Although a number of local bands have seen their fair share of success and fanfare during the past year, perhaps none has done so in such a quiet, yet public manner as My Solstice. The band has cruised just below the public radar until just recently, however, building upon a solid fan base and a growing repertoire of songs. Granted, My Solstice did just win the "Up and Coming Band" award in UTW's Absolute Best of Tulsa awards (which was decided by the votes of our readers).
With all due respect, though, it's past time for Tulsa to take notice. Since the group made its full band debut a year and a half ago and released its first EP Beyond the Horizon in June of 2007, My Solstice has sold a couple thousand copies of the disc while playing locally on a regular basis and building its following with limited regional touring. Along the way, the group has opened for bands as diverse as Sparta, Switchfoot and Sick Puppies. It landed singles on the 2007 DFest compilation and The Edge's 2008 Homegroan CD, made a cameo on the CBS "reality" television show Wife Swap and earned showcase spots on consecutive DFest events.
As the band views things, these experiences were stepping stones for what's to come. As lead singer Brandon Davis told me, "We accomplished so much on just six songs. How much more should we be able to do with the new record?"
A New Season
The group has evolved during the past year and a half as membership has shifted and the band has found its identity. Shortly after recording Beyond the Horizon, My Solstice saw bassist Todd Shaver leave the band to join Congress of a Crow. Tom Pritner filled the slot, bringing an additional swing to the band's compositions as he attacked the instrument from a guitarist's point of view.
Most recently, after completing the latest disc, Persistence of Vision, founding drummer Ely Gattenby left to fill the drum position in (yet again) Congress of a Crow. The significance of that transition isn't lost on the remaining members, however. In fact, it's all the more ironic as former Congress skinsman Nathan Lindley recently stepped in to fill the void.
"Nate definitely brings a new life to our live shows," guitarist Dustin Howard expressed emphatically, a sentiment that has been shared by many fans who have witnessed either (or both) of Lindley's two appearances to date with the band.
"We've jammed with Nate for a month now and the vibe just keeps getting better," Davis shared, with agreement from the rest of the band. "The trust is definitely there."
And the commitment is there as well, according to Lindley. As long time friends and brothers in arms, the rest of the guys in My Solstice are understanding, yet ready to get the machine up and running again with Lindley on board and a new CD in hand. "I'm excited where we're headed," said Howard in anticipation. "We've got nowhere but up to go."
Focus on the Horizon
That statement might seem foreign to other bands that are yet to see similar successes, but My Solstice's vision hasn't changed during the past year.

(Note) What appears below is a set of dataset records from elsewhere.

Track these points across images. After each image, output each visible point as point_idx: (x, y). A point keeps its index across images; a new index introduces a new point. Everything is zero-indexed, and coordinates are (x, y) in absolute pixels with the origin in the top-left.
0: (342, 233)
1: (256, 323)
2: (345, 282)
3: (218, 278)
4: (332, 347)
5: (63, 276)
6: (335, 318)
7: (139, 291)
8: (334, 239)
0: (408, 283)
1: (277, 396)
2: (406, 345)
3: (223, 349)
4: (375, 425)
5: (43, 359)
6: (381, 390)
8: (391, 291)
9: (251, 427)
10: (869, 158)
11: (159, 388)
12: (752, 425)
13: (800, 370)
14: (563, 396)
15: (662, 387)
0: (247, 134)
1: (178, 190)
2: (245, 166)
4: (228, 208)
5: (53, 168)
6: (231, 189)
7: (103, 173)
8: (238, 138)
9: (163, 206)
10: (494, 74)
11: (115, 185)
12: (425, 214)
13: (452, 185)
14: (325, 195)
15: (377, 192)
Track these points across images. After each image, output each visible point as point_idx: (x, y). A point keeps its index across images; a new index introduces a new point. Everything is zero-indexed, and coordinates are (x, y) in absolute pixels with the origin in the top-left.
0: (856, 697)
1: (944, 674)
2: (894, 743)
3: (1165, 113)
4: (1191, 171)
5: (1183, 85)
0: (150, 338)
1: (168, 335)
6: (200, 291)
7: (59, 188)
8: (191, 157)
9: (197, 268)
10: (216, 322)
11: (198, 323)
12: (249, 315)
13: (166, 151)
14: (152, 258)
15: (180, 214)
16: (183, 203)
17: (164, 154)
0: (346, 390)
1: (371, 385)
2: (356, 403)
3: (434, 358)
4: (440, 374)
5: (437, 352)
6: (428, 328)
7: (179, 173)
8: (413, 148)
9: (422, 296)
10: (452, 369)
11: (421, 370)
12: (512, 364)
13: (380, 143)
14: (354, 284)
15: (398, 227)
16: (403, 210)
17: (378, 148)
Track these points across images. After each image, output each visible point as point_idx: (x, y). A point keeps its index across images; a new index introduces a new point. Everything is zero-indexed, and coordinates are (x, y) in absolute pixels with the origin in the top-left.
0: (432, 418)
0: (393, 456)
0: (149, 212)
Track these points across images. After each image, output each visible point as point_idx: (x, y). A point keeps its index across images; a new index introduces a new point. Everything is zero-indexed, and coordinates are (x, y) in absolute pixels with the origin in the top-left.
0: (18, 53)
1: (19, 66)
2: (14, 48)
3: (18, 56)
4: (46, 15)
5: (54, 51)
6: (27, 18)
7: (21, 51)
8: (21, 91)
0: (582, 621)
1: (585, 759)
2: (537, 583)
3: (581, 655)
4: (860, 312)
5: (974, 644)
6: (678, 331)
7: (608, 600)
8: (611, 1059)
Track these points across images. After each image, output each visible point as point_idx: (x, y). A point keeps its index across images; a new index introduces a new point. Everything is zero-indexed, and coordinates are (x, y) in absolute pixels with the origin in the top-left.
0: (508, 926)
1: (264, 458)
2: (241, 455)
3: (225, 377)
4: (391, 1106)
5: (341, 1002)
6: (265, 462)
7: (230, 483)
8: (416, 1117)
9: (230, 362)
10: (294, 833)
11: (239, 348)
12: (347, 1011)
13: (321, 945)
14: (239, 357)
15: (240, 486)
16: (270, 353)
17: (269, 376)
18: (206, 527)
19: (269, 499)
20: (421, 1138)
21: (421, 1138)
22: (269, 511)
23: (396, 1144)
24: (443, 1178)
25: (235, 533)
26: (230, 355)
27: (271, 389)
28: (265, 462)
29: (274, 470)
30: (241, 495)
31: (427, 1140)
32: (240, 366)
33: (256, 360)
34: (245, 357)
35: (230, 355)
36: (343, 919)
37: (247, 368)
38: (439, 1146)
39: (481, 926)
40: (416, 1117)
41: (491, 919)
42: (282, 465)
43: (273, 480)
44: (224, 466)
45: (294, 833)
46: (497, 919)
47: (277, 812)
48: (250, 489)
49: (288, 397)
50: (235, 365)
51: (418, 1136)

"The biggest thing to focus on," said Davis, "besides the markets we've already established, is to work on radio--to get this record on satellite and college and internet radio. There are a lot of Midwest stations that are not part of Clear Channel or a big conglomerate. If we can get in at a few of those stations, it can start to grow."
"The major labels may be dead, but radio is not," Howard chimed in emphatically. "If a station has a listenership of 40-50,000 and you get even five spins a week, who knows how many people may hear your song?"
"It's all about name recognition," continued Davis. "Five spins a week may not be much, but there are still people that hear your song. If they see your flyer and know the name, there's a better chance they'll come to the show."
In a landscape that has turned to shun record labels and anything deemed commercial, it's somewhat refreshing to interact with a band that understands the dynamics of the marketplace and isn't afraid to tackle the machine for fear of being labeled a sell-out.
Fellow UTW music writer Josh Kline wrote, "These guys make commercial modern rock look good (as much as that's possible). Though they've been around for a few years, they're just starting to hit their stride and now's the perfect time to honor them with the 'up-and-comers' award. The sky's the limit from here."
While Kline's comments were apropos, it wasn't lost on the band that they were also somewhat backhanded. Somewhere along the line, terms like "commercial" and "pop" have become dirty words when, in fact, they originally meant to convey the fact that a band or its music was popular and getting airplay in the mainstream marketplaces, not just independent and college radio.
Although the band's sound has been polished to a radio-ready sheen, don't make the mistake of lumping My Solstice in with bands like OKC natives Hinder. "We like to have fun and party, but we also want to talk about shit that matters," said Davis.
"The last record had songs like 'Pass By' and 'Art of Growth' and 'Rock Bottom,' which all had a positive message to better yourself," he explained. "With the next record, we've expanded on that. It might come off as political at times, but that's only one facet of the social consciousness we're trying to convey."
"The thing is," Lindley added, "Brandon has a message--and it's nice to play with a singer who has a message and believes what he's saying."
A few simple love songs are thrown in for good measure, ala "In the Clouds" and "Agenda Worth Revealing." But even those are introspective, hinting at the message of self expression and realization that "Separation of Mind and State" hammers home to close the disc.
In the end, everything comes full circle and revolves back to the band's origins. "The meaning of solstice," Davis reiterated, "is a changing or a turning point-an evolution or an emotion. By putting 'My' in front of it, it just makes it more personal.
"One girl I met was a cutter and she told me she felt like one of the songs on the last disc helped her get through some things. That's what this is all about. It's not 'my' solstice; it's his solstice and her solstice and whoever else the music speaks to."
A Launching Point
Essential to My Solstice moving forward is the release of the band's latest CD. The CD release party for Persistence of Vision is Saturday, August 9, at the Blue Dome Diner on 2nd Street. Doors open at 7pm and the show will start at 8pm with openers Your Final Thought, Max and the Marginalized, Motive For Movement and On Wings of Wax. Admission is $10 and includes a copy of the CD at the door.